The tax returns and financial records obtained by the New York Times tell us Trump has paid virtually no income taxes in the last two decades and he owes a massive amount of debt.
The records also show what kind of state Trump was in just before his modern persona was reinvented by hosting The Apprentice on NBC.
According to the Times' latest report, Trump reported massive losses (nearly $90 million) in the year before hosting The Apprentice; a television gig that gave him a financial lifeline and renewed fame as a businessmen who would go on to run for president.
By analyzing the tax records, The New York Times was able to place a value on Mr. Trump’s celebrity. While the returns show that he earned some $197 million directly from “The Apprentice” over 16 years — roughly in line with what he has claimed — they also reveal that an additional $230 million flowed from the fame associated with it. [...
Divorced for the second time, and coming off the failure of his Atlantic City casinos, Mr. Trump faced escalating money problems and the prospect of another trip to bankruptcy court. On his income tax returns, he reported annual net losses throughout the 1990s, some of it carried forward year to year, a tide that would swell to $352.8 million at the end of 2002.
Few people knew this, however, because he kept up the relentless self-promotion that had served him well: a half-serious 2000 presidential campaign that lasted four months but got him on Jay Leno; a TV ad touting McDonald’s new $1 “Big N’ Tasty” burger; another ghostwritten book.
The Times report makes it fairly clear that Trump would have been back in bankruptcy court if not for the show and his empire was literally crumbling in some cases.
Former employees say they even had to rent furniture for The Apprentice because Trump's furniture was falling apart.
“We walked through the offices and saw chipped furniture,” Bill Pruitt, one of the producers, told The New Yorker in 2018. “We saw a crumbling empire at every turn. Our job was to make it seem otherwise."
Mr. Burnett wasted no time spinning the illusion of a successful and high-minded Mr. Trump, telling The Times in October 2003 that the new show was all about “Donald Trump giving back” by educating the public on how his can-do spirit had provided jobs and economic security.

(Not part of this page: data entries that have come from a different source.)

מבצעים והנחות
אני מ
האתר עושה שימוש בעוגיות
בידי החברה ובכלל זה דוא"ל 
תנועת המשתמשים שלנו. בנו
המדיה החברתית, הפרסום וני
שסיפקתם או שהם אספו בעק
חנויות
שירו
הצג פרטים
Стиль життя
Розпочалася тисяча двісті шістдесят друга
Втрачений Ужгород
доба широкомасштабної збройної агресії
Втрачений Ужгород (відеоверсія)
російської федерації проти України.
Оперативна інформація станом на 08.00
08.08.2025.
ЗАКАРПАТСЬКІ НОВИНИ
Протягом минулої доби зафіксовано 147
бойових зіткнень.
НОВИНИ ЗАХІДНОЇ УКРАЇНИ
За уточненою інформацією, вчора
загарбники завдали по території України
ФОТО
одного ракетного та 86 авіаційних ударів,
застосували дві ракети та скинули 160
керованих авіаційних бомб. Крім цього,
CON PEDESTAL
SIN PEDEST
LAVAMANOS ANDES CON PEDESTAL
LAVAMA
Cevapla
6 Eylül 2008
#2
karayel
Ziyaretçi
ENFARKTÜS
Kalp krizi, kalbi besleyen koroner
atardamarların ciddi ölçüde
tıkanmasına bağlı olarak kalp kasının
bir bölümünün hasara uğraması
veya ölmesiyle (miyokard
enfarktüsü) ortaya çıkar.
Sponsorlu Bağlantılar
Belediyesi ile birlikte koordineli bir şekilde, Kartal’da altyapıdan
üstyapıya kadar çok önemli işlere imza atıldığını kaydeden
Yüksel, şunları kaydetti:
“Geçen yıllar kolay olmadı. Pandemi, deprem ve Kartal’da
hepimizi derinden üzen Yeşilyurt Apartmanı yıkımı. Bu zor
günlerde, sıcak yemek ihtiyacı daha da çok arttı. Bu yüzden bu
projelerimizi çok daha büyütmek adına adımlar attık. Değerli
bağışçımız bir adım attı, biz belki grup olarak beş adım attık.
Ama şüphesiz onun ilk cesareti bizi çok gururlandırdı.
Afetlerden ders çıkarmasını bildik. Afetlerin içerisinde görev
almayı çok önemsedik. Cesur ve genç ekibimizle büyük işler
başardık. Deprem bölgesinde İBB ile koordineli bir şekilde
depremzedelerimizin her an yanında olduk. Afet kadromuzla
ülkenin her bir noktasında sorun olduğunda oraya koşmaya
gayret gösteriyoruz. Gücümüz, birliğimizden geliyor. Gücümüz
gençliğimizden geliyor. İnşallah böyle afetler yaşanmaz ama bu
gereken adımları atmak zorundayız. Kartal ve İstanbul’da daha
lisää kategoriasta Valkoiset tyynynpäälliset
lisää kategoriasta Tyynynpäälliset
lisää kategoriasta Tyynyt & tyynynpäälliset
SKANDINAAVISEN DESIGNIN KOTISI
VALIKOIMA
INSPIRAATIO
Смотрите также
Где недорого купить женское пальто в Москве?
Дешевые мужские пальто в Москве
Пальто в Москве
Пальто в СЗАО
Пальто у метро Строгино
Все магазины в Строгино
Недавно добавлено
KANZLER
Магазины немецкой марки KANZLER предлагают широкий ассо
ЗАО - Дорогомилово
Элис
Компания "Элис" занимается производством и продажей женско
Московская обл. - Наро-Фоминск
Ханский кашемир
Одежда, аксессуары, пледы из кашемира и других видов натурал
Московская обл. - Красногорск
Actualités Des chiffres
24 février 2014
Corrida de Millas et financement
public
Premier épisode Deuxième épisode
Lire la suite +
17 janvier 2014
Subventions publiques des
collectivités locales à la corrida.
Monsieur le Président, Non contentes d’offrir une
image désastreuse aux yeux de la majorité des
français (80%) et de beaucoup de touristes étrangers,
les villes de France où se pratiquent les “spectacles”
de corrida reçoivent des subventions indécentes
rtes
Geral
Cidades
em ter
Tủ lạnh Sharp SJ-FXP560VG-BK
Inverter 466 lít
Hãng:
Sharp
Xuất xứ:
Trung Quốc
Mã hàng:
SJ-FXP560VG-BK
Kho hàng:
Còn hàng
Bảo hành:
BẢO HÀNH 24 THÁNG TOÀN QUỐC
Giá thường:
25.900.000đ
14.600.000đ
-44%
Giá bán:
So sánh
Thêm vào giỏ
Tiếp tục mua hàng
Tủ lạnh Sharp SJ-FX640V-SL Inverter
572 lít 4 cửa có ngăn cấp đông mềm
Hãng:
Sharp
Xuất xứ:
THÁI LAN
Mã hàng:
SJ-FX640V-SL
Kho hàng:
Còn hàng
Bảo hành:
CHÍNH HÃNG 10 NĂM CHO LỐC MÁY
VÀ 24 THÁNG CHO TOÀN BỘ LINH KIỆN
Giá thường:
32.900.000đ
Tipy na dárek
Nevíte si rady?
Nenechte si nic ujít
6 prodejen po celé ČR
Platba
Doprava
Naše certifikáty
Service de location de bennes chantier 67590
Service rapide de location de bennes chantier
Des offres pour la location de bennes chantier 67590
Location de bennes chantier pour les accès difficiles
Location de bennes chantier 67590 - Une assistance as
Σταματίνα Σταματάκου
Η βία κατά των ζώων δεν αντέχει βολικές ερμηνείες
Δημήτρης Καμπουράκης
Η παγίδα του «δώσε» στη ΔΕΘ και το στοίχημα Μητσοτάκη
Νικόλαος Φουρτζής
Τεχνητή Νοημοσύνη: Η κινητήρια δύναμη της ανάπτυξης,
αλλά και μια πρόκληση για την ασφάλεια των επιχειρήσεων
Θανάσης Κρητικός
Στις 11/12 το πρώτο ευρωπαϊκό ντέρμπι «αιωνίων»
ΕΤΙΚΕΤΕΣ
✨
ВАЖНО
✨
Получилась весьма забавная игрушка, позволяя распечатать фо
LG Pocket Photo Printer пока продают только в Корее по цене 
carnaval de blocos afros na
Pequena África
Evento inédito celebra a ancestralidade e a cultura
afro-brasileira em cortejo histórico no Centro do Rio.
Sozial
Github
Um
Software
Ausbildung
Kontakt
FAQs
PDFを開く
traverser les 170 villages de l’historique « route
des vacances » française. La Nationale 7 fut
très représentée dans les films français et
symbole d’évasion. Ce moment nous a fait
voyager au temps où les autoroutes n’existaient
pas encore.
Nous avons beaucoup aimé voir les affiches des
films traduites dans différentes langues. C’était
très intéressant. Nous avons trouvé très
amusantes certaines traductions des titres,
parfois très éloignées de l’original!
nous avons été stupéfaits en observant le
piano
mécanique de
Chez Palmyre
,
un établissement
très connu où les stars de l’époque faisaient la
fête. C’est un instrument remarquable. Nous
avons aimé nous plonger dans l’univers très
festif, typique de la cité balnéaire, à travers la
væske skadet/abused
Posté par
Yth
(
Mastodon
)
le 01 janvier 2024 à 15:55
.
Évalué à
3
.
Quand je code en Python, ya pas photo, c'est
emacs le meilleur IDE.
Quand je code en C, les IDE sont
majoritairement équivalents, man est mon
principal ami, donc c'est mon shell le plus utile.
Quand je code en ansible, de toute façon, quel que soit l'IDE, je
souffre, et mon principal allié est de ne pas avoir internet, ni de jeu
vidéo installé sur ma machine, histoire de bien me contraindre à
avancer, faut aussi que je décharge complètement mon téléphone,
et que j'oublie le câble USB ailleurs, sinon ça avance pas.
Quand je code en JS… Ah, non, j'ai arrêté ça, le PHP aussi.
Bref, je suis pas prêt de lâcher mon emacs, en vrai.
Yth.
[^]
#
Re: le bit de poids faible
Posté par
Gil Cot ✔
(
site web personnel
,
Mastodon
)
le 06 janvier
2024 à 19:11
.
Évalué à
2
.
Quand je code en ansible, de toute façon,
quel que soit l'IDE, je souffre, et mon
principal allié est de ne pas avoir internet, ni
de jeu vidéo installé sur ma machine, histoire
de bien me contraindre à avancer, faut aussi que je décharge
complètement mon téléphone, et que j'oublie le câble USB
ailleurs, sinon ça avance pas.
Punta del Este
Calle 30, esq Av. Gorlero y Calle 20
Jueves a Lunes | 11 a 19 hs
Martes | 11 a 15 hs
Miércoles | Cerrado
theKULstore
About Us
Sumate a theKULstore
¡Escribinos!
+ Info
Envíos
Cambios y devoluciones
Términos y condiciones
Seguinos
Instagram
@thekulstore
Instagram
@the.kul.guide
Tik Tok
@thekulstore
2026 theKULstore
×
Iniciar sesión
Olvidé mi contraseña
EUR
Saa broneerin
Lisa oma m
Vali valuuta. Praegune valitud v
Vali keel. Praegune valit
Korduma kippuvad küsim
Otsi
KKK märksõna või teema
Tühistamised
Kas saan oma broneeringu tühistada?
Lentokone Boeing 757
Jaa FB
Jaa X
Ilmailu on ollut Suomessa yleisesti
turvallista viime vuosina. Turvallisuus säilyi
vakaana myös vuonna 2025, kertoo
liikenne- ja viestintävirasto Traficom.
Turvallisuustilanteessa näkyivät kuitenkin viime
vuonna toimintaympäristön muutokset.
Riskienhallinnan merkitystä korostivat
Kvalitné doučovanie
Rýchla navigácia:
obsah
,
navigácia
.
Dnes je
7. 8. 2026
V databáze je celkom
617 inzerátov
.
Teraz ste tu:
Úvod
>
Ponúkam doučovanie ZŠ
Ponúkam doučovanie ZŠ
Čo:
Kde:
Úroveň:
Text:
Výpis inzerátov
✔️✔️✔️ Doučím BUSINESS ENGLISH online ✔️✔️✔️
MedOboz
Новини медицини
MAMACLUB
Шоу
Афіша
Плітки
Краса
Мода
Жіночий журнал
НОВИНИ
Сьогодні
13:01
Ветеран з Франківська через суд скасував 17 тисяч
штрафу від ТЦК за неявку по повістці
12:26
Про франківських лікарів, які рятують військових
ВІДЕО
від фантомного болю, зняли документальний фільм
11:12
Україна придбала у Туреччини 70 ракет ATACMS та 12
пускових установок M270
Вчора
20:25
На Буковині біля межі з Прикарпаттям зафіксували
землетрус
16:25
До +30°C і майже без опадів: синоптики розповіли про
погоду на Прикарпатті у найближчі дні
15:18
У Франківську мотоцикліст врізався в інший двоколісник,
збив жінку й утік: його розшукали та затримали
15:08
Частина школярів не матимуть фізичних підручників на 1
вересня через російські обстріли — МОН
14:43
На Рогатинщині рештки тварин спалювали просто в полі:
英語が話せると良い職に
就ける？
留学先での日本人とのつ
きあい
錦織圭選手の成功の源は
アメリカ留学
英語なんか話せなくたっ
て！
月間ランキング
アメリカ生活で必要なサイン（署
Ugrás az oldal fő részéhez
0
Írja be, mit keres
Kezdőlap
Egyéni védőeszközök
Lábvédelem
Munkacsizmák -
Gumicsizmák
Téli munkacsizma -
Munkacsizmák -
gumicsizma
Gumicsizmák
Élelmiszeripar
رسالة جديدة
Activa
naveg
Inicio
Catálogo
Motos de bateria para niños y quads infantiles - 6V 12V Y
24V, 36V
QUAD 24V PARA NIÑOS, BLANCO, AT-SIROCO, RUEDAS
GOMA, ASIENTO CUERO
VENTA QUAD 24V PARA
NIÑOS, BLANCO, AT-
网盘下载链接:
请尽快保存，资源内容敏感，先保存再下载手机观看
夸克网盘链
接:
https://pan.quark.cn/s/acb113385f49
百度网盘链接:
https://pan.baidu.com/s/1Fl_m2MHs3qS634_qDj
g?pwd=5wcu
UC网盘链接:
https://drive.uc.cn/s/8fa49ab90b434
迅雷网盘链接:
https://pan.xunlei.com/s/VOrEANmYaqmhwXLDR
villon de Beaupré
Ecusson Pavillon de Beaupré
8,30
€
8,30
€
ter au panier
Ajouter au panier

“What makes the world a safe place right now?” Mr. Burnett said. “I think it’s American dollars, which come from taxes, which come because of Donald Trump.”
I don't know if 'staggering' is the right word for it in all its sobering reality, but it's quite something to consider that a lot if not most of everything bad that has happened over the past five years was made possible by a media shitlord from Britain who invented the modern lie of Trumpism and sold it to millions of Americans.
Reading this story, I recalled the accusations from fellow cast members in 2016 who said Apprentice producer Mark Burnett had tapes of Trump using racial and other slurs on video but he refused to release the tapes.
A tape of Trump saying he likes to grab women "by the pussy" was released and that didn't make a difference so it's possible a tape of Trump using racial slurs on the set of The Apprentice wouldn't have either, but Burnett has blood on his hands in any case. And not just American blood.
When The Apprentice dried up, Trump needed another money-making scheme and his presidential campaign began.